▸ **WORK REQUEST**
Among the records that follow, find each line holding the word "element" and copy it.

Recorded data
********************

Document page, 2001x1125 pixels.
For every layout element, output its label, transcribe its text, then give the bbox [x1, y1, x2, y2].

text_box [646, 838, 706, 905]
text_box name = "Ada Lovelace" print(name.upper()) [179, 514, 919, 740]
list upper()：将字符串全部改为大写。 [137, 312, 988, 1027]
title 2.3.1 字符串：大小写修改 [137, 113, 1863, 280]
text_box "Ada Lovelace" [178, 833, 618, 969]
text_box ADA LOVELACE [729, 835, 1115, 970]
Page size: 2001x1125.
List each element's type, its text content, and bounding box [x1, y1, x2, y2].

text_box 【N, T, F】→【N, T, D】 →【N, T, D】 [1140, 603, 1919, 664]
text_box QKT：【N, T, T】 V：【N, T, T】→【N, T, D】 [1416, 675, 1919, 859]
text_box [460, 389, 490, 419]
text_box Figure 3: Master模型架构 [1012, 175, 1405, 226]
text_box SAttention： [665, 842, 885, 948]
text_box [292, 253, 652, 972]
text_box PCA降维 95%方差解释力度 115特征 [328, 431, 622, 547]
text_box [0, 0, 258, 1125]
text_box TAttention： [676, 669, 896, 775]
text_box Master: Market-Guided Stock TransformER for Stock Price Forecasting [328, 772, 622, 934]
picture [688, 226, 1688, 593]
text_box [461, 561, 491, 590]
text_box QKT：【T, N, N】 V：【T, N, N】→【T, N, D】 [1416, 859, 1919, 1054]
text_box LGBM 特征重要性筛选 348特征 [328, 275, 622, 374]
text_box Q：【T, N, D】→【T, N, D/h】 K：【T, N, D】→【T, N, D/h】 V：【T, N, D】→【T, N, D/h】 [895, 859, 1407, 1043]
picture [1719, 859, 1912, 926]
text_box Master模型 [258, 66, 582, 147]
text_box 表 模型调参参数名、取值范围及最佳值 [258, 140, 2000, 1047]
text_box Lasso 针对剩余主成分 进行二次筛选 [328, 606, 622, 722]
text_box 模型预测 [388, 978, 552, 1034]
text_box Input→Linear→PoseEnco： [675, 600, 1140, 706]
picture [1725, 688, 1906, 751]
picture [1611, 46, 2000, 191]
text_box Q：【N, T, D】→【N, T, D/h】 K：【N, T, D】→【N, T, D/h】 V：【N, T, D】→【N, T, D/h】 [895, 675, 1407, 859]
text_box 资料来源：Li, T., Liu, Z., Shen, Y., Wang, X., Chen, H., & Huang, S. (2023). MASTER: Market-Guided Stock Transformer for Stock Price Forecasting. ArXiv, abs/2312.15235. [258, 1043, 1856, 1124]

********************

▸ **SOLUTION TO THIS PROBLEM**
For every layout element, output its label, transcribe its text, then give the bbox [x1, y1, x2, y2].
List each element's type, its text content, and bounding box [x1, y1, x2, y2].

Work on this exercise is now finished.